Terry A. Venneberg Weekly

Topic of the Week  Excuses, Excuses: What Not To Say When You Skip a Day At Work

  • Minimize impact.
  • Truth. Avoid lying.
  • Telecommute

Excuses, Excuses: What Not To Say When You Skip a Day At Work

Juggling life and work is tough, so when I saw a study about why people miss work and the lies they use as excuses, I was hooked. Here are a few actual excuses given to managers. "My dog had a nervous breakdown." "My Grandmother was exhumed as part of a police investigation." You can't make this stuff up. "My toe got stuck in a faucet." "The sobriety tool wouldn't let my car start." And my favorite excuse for missing work, "I forgot that I had been hired."

Okay, now that you know the don'ts, how should you approach those times when work is really getting in the way of your life? CareerBuilder.com also discovered that 17% of companies have fired someone for lying about why they missed work. And another 14% admitted to driving by an employee's home to see if they were really home sick. Given that the stakes here are probably higher than you may have thought for getting caught lying about skipping out on work, here are four strategies for surviving a job and a life.

Minimize impact. Don't you hate it when a coworker disappears when you are overwhelmed with work? So do whatever you can to avoid doing that to others. Sure, sometimes you just can't juggle your schedule and you have to miss work. But often you can reschedule a doctor's appointment, sleep in on another day or run your errands later in the week if it means that you'll put less of a burden on your coworkers.

Truth. In a perfect world you could just ask for a personal day off. Unfortunately the perfect world doesn't exist for many people. So you might have to bend the truth a bit, especially if you need to miss work for a job interview. The good news, as more companies move toward personal days instead of sick days and vacation time, there is much less of a need to lie when you need a day off.

Avoid lying. With a lot of employees actually being fired you need to be very careful here or at least wave when your boss drives by your house.

Telecommute. I know what you're thinking, but my company doesn't allow telecommuting. That's precisely my point. Ask them if you could be a pilot program a day or two a week. When you erase the commuting time you can often get a bunch of extra stuff done at the same time that you do your job. So put together a business case why a little telecommuting will make your team more productive and happier.
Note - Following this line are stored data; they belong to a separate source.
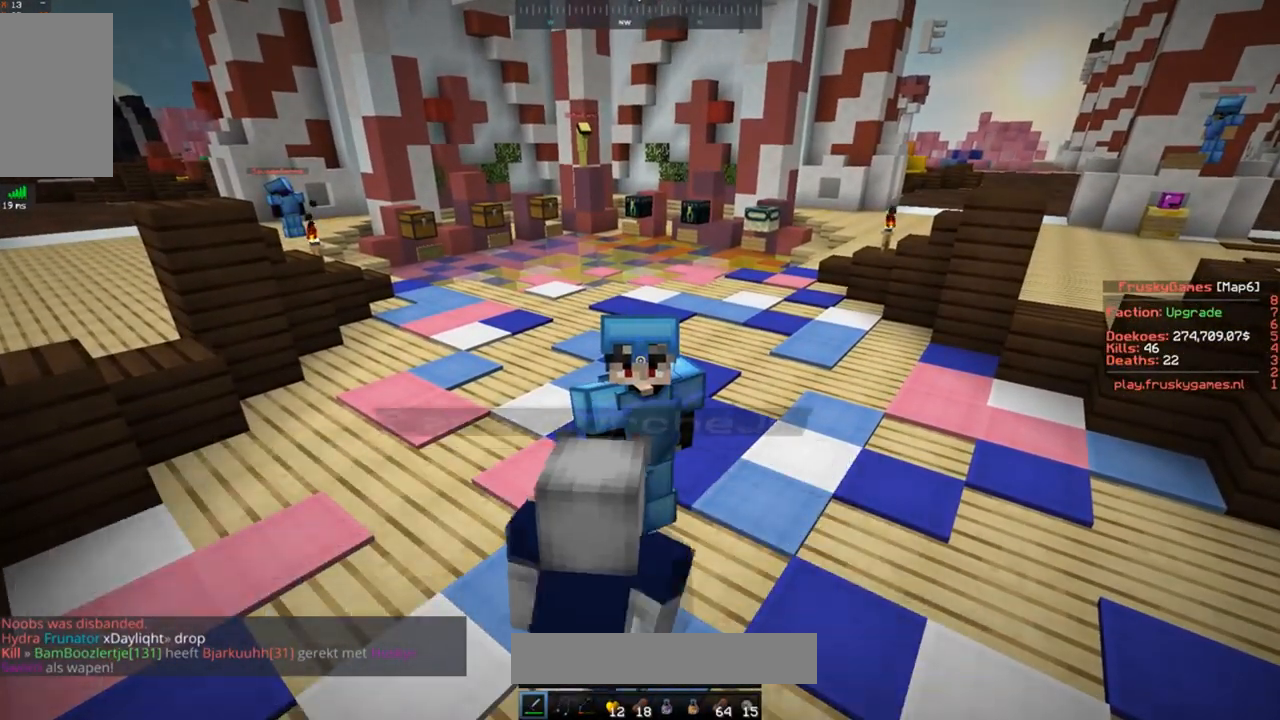
{"keys": [], "mouse": [], "events": []}
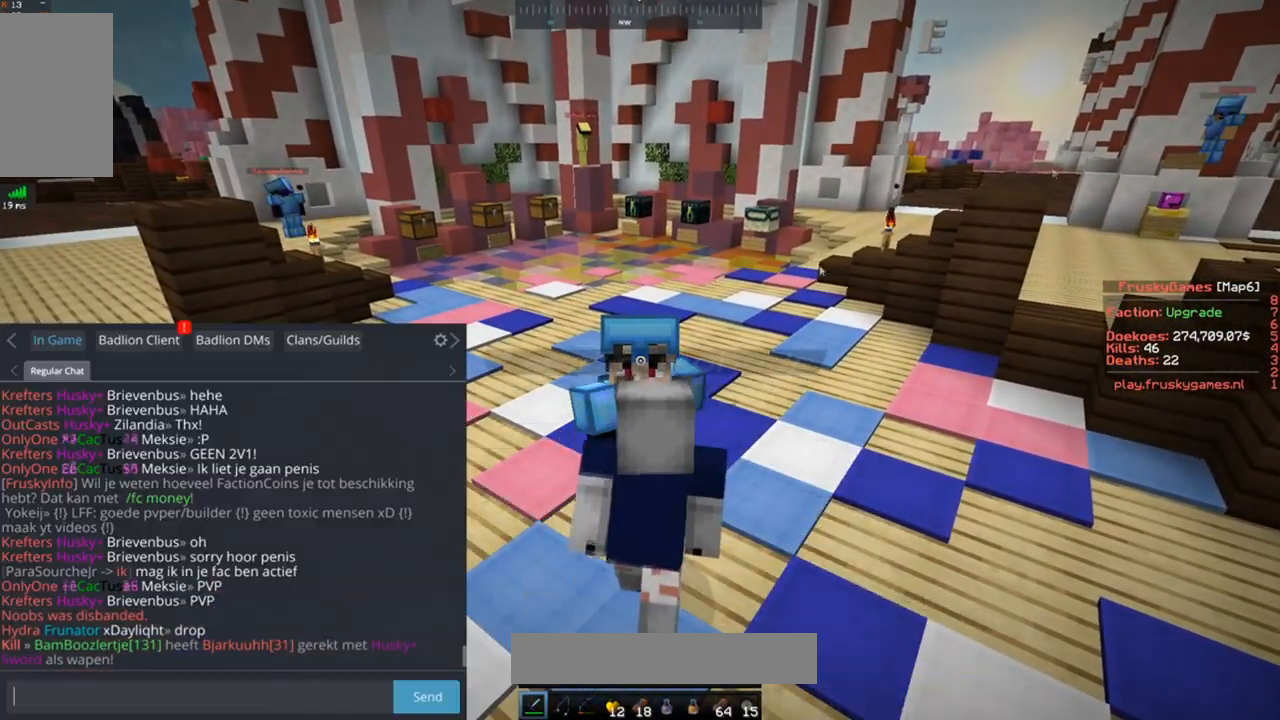
{"keys": [], "mouse": [], "events": []}
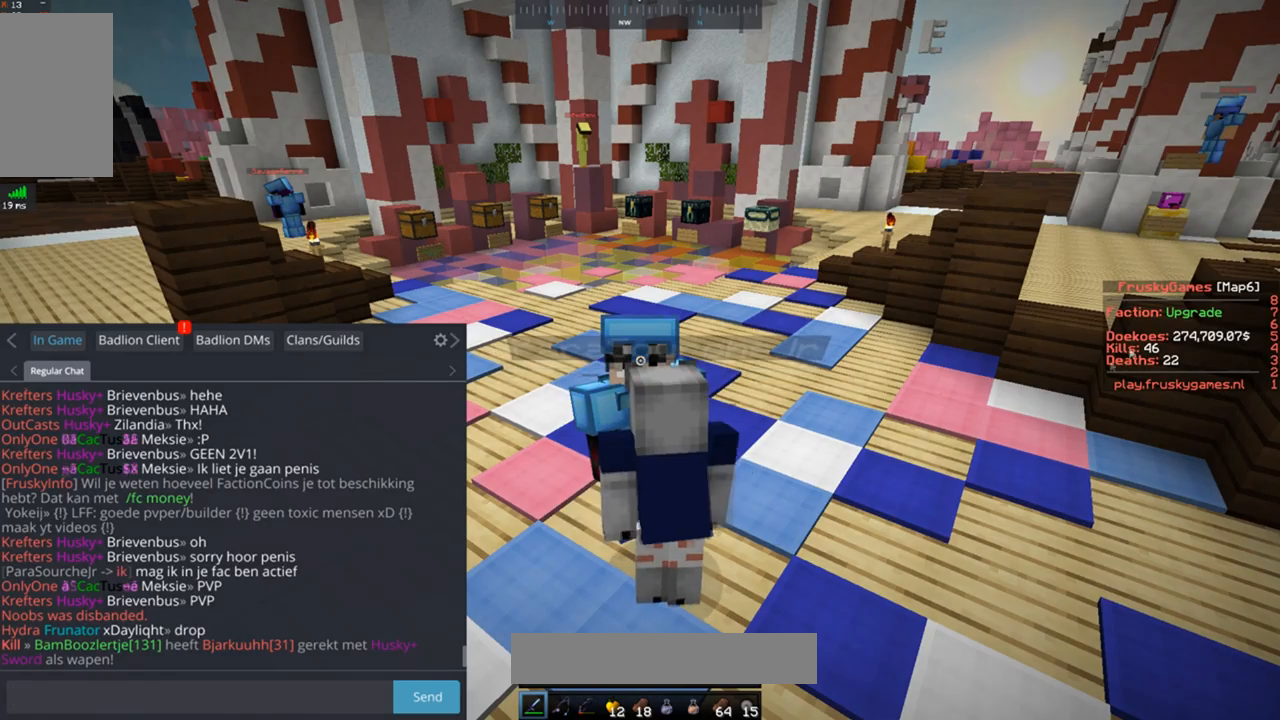
{"keys": [], "mouse": [], "events": []}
Watching your coworkers lying to get days off can create the temptation to do the same. Be careful. Because there are consequences here. Do you really want to lose credibility, or your job, over a day off? I prefer to avoid any situation where my company tries to forget that they hired me, so I tend to opt for the truth when I need a day off.
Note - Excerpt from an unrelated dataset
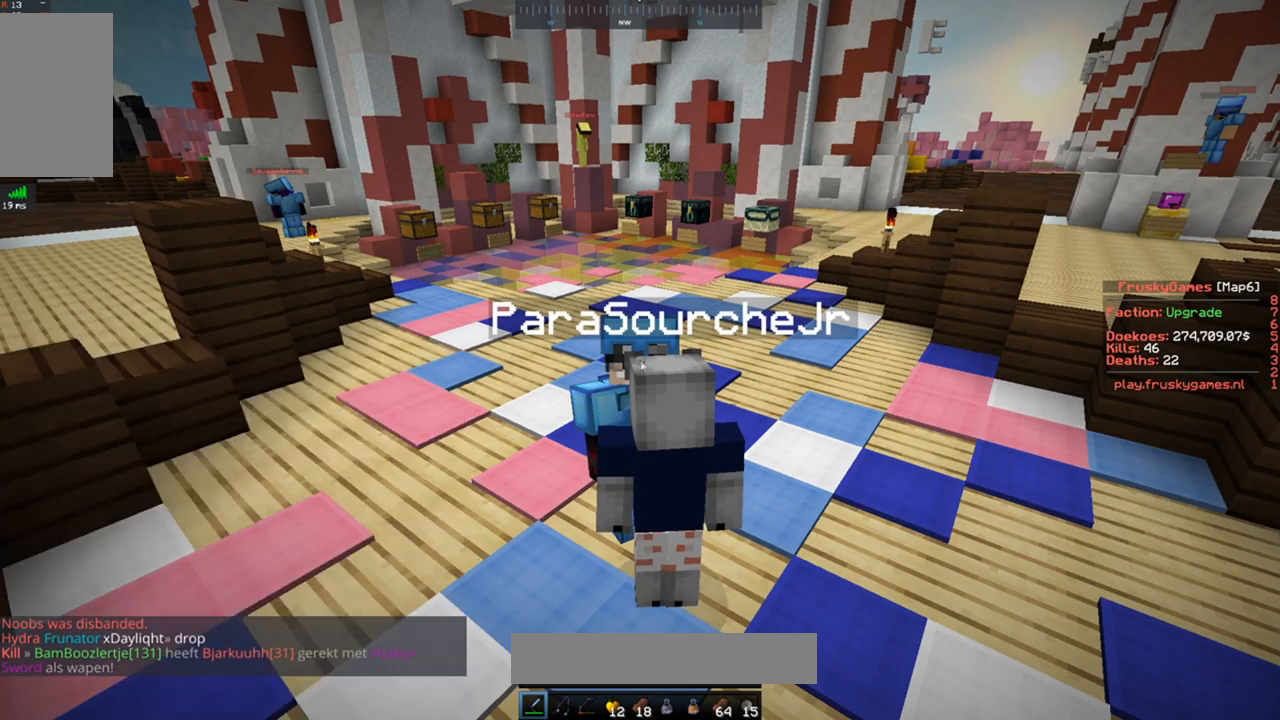
{"keys": [], "mouse": [], "events": []}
Bob Rosner is a best-selling author and award-winning journalist. For free job and work advice, check out the award-winning workplace911.com. Check the revised edition of his Wall Street Journal best seller, "The Boss's Survival Guide." If you have a question for Bob, contact him viabob@workplace911.com.

 

Thought of the Week

"If you tell the boss that you're late for work because you had a flat tire, the next day you'll have a flat tire."

–Anonymous

Weekly Comic by Jerry King

Blog of the Week

Can an employee on FMLA leave from work attend a night concert?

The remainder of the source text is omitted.